It has been four years since Gerald Stanley was acquitted of the murder of Colten Boushie.

To mark the day, which Boushie’s family have named ‘The Day of Action,’ the Office of the Treaty Commissioner hosted a panel discussion on the case, it’s implications on Canadian society and what his family has been doing since.

Boushie’s mother, Debbie Baptiste, was one of the panelists.

She took the time to tell the audience about her 22-year-old son who was killed on Gerald Stanley’s farm near Biggar on Aug. 9, 2016.

“He was a human being with a kind heart,” she said of her son. “He dreamed of an education. He wanted to go to college. But why was that taken away?”

Tasha Hubbard, a filmmaker from the Peepeekisis Cree Nation, was also on the panel.

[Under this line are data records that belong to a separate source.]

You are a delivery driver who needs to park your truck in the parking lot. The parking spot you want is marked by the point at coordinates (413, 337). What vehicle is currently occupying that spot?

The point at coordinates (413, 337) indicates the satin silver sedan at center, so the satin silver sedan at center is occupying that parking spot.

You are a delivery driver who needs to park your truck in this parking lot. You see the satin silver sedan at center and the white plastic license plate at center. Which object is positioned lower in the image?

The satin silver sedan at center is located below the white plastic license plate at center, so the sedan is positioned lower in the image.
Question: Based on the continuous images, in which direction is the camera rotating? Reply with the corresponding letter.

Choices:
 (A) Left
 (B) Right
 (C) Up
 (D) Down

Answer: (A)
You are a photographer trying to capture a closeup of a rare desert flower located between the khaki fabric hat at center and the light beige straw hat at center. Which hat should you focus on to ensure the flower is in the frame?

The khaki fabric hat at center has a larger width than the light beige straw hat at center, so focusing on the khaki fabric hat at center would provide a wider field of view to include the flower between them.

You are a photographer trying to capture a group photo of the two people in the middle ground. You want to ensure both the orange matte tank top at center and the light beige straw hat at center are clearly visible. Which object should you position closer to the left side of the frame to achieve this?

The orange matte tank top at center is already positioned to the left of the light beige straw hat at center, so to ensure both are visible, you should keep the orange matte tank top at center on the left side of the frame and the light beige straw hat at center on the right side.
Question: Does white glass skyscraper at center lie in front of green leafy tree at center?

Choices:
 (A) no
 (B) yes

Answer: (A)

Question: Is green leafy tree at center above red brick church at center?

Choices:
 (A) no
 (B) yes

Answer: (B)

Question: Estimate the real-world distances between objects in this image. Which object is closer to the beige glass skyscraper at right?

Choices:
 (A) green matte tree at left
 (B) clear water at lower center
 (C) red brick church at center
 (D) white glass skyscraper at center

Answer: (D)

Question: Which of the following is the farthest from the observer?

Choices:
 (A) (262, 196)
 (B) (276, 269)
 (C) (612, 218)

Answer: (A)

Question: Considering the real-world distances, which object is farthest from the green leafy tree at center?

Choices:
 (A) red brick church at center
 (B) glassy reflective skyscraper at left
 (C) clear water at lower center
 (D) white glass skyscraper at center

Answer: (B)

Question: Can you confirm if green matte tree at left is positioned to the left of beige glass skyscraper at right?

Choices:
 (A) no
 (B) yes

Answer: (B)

Her 2019 film nîpawistamâsowin: We Will Stand Up showcases the Gerald Stanley case, the verdict that was read on Feb. 9, 2018 and Boushie’s family’s fight for justice.

Hubbard was asked why she created the film, which was streamed online right before the panel discussion Wednesday.

 “I think because I was so taken aback by what happened and how quickly the circumstances led to this senseless loss of life of this young man who was so loved,” she said. “I felt so much grief for the family and I started to think a lot about how these kinds of acts are directly connected to the colonial history that we’re living in.” 

Hubbard’s film intertwines the case with history lessons on Canada’s colonialism.

The panel also included lawyer Eleanore Sunchild, Boushie’s uncle Alvin Baptiste, FSIN chief Bobby Cameron, Elder Jenny Spyglass, treaty commissioner Mary Culbertson and Mary Smilie of the Treaty Land Sharing Network.

Culbertson told the audience of the fear many Indigenous people continue to face following Boushie’s death.

“To this day, from the day Colten was killed to this verdict, we can’t drive down a road and feel safe,” she said. “We can’t drive down a rural road to use the bathroom when you’re on a long road trip. And this is the prairies, sometimes you have to go down a road so you can go to the bathroom and we can’t do that.”

Panelists discussed what has happened since the verdict was read on in 2018 including the creation of the Treaty Land Sharing Network and Debbie Baptiste suing the RCMP for the way she was treated when officers told her of her son’s death. Hubbard also announced the release of a resource that helps the family of Indigenous people who have been killed navigate the justice system and find support services.

(PHOTO: 22-year-old Colten Boushie was shot on Gerald Stanley’s farm near Biggar in 2016. Two years later, Stanley was acquitted in his death. File photo.)